* **WHAT THE EXERCISE ASKS**:
Rewrite all of the material below with every occurrence of "Monza" replaced by "Milano", leaving everything else untouched.
======== RECORDS SHOWN
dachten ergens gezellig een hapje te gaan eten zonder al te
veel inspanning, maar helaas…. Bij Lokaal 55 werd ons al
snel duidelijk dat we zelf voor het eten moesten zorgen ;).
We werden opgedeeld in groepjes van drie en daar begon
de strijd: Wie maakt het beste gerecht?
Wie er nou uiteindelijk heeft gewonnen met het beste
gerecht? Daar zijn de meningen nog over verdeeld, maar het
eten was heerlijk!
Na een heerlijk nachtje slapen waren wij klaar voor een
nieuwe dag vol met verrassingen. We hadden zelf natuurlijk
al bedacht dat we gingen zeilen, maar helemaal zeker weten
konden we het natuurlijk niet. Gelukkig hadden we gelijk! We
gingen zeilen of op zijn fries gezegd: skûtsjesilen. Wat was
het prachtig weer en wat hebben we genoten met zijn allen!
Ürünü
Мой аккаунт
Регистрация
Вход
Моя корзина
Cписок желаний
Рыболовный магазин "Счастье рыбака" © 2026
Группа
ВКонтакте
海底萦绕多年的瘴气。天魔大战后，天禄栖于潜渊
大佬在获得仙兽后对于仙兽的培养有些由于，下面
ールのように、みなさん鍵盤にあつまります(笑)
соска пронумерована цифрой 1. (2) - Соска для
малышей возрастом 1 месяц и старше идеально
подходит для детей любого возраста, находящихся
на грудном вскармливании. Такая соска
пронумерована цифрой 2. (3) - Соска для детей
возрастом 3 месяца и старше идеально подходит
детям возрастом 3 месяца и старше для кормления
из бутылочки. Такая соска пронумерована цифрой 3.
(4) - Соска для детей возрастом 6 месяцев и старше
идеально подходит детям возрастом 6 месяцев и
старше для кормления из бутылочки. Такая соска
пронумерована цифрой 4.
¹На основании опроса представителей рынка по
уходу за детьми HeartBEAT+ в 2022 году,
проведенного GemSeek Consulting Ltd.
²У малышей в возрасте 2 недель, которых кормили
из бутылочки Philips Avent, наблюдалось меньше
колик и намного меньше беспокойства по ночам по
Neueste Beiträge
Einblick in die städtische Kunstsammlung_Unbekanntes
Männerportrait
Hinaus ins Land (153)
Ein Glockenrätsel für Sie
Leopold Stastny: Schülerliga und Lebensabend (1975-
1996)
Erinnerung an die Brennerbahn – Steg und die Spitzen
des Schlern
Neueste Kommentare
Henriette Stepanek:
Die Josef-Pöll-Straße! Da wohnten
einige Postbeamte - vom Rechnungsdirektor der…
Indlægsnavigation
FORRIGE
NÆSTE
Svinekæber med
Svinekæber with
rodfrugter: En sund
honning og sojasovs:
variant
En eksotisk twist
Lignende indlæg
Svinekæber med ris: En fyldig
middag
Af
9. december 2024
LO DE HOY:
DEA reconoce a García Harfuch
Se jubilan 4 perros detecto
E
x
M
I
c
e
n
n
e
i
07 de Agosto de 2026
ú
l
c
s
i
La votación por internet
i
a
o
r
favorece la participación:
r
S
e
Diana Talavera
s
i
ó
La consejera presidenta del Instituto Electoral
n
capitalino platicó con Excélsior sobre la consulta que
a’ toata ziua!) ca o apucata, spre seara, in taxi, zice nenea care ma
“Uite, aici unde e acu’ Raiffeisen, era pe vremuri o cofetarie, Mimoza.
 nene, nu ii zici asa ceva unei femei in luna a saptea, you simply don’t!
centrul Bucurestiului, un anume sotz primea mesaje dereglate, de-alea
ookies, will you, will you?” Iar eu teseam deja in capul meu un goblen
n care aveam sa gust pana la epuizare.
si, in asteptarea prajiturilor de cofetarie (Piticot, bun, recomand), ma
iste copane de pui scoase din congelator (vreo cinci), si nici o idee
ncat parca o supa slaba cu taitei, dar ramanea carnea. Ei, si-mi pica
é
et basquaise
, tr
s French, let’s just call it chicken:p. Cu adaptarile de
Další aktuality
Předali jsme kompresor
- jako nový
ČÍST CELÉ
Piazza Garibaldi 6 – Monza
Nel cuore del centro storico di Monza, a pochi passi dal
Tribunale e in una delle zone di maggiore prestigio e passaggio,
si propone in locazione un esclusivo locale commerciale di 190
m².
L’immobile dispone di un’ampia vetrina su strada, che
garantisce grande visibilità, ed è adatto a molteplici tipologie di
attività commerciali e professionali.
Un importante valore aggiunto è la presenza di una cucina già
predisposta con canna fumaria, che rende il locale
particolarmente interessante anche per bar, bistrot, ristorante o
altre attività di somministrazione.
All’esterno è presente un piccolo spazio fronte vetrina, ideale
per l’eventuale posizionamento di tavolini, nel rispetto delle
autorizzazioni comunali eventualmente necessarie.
================
* **WRITTEN ANSWER**:
dachten ergens gezellig een hapje te gaan eten zonder al te
veel inspanning, maar helaas…. Bij Lokaal 55 werd ons al
snel duidelijk dat we zelf voor het eten moesten zorgen ;).
We werden opgedeeld in groepjes van drie en daar begon
de strijd: Wie maakt het beste gerecht?
Wie er nou uiteindelijk heeft gewonnen met het beste
gerecht? Daar zijn de meningen nog over verdeeld, maar het
eten was heerlijk!
Na een heerlijk nachtje slapen waren wij klaar voor een
nieuwe dag vol met verrassingen. We hadden zelf natuurlijk
al bedacht dat we gingen zeilen, maar helemaal zeker weten
konden we het natuurlijk niet. Gelukkig hadden we gelijk! We
gingen zeilen of op zijn fries gezegd: skûtsjesilen. Wat was
het prachtig weer en wat hebben we genoten met zijn allen!
Ürünü
Мой аккаунт
Регистрация
Вход
Моя корзина
Cписок желаний
Рыболовный магазин "Счастье рыбака" © 2026
Группа
ВКонтакте
海底萦绕多年的瘴气。天魔大战后，天禄栖于潜渊
大佬在获得仙兽后对于仙兽的培养有些由于，下面
ールのように、みなさん鍵盤にあつまります(笑)
соска пронумерована цифрой 1. (2) - Соска для
малышей возрастом 1 месяц и старше идеально
подходит для детей любого возраста, находящихся
на грудном вскармливании. Такая соска
пронумерована цифрой 2. (3) - Соска для детей
возрастом 3 месяца и старше идеально подходит
детям возрастом 3 месяца и старше для кормления
из бутылочки. Такая соска пронумерована цифрой 3.
(4) - Соска для детей возрастом 6 месяцев и старше
идеально подходит детям возрастом 6 месяцев и
старше для кормления из бутылочки. Такая соска
пронумерована цифрой 4.
¹На основании опроса представителей рынка по
уходу за детьми HeartBEAT+ в 2022 году,
проведенного GemSeek Consulting Ltd.
²У малышей в возрасте 2 недель, которых кормили
из бутылочки Philips Avent, наблюдалось меньше
колик и намного меньше беспокойства по ночам по
Neueste Beiträge
Einblick in die städtische Kunstsammlung_Unbekanntes
Männerportrait
Hinaus ins Land (153)
Ein Glockenrätsel für Sie
Leopold Stastny: Schülerliga und Lebensabend (1975-
1996)
Erinnerung an die Brennerbahn – Steg und die Spitzen
des Schlern
Neueste Kommentare
Henriette Stepanek:
Die Josef-Pöll-Straße! Da wohnten
einige Postbeamte - vom Rechnungsdirektor der…
Indlægsnavigation
FORRIGE
NÆSTE
Svinekæber med
Svinekæber with
rodfrugter: En sund
honning og sojasovs:
variant
En eksotisk twist
Lignende indlæg
Svinekæber med ris: En fyldig
middag
Af
9. december 2024
LO DE HOY:
DEA reconoce a García Harfuch
Se jubilan 4 perros detecto
E
x
M
I
c
e
n
n
e
i
07 de Agosto de 2026
ú
l
c
s
i
La votación por internet
i
a
o
r
favorece la participación:
r
S
e
Diana Talavera
s
i
ó
La consejera presidenta del Instituto Electoral
n
capitalino platicó con Excélsior sobre la consulta que
a’ toata ziua!) ca o apucata, spre seara, in taxi, zice nenea care ma
“Uite, aici unde e acu’ Raiffeisen, era pe vremuri o cofetarie, Mimoza.
 nene, nu ii zici asa ceva unei femei in luna a saptea, you simply don’t!
centrul Bucurestiului, un anume sotz primea mesaje dereglate, de-alea
ookies, will you, will you?” Iar eu teseam deja in capul meu un goblen
n care aveam sa gust pana la epuizare.
si, in asteptarea prajiturilor de cofetarie (Piticot, bun, recomand), ma
iste copane de pui scoase din congelator (vreo cinci), si nici o idee
ncat parca o supa slaba cu taitei, dar ramanea carnea. Ei, si-mi pica
é
et basquaise
, tr
s French, let’s just call it chicken:p. Cu adaptarile de
Další aktuality
Předali jsme kompresor
- jako nový
ČÍST CELÉ
Piazza Garibaldi 6 – Milano
Nel cuore del centro storico di Milano, a pochi passi dal
Tribunale e in una delle zone di maggiore prestigio e passaggio,
si propone in locazione un esclusivo locale commerciale di 190
m².
L’immobile dispone di un’ampia vetrina su strada, che
garantisce grande visibilità, ed è adatto a molteplici tipologie di
attività commerciali e professionali.
Un importante valore aggiunto è la presenza di una cucina già
predisposta con canna fumaria, che rende il locale
particolarmente interessante anche per bar, bistrot, ristorante o
altre attività di somministrazione.
All’esterno è presente un piccolo spazio fronte vetrina, ideale
per l’eventuale posizionamento di tavolini, nel rispetto delle
autorizzazioni comunali eventualmente necessarie.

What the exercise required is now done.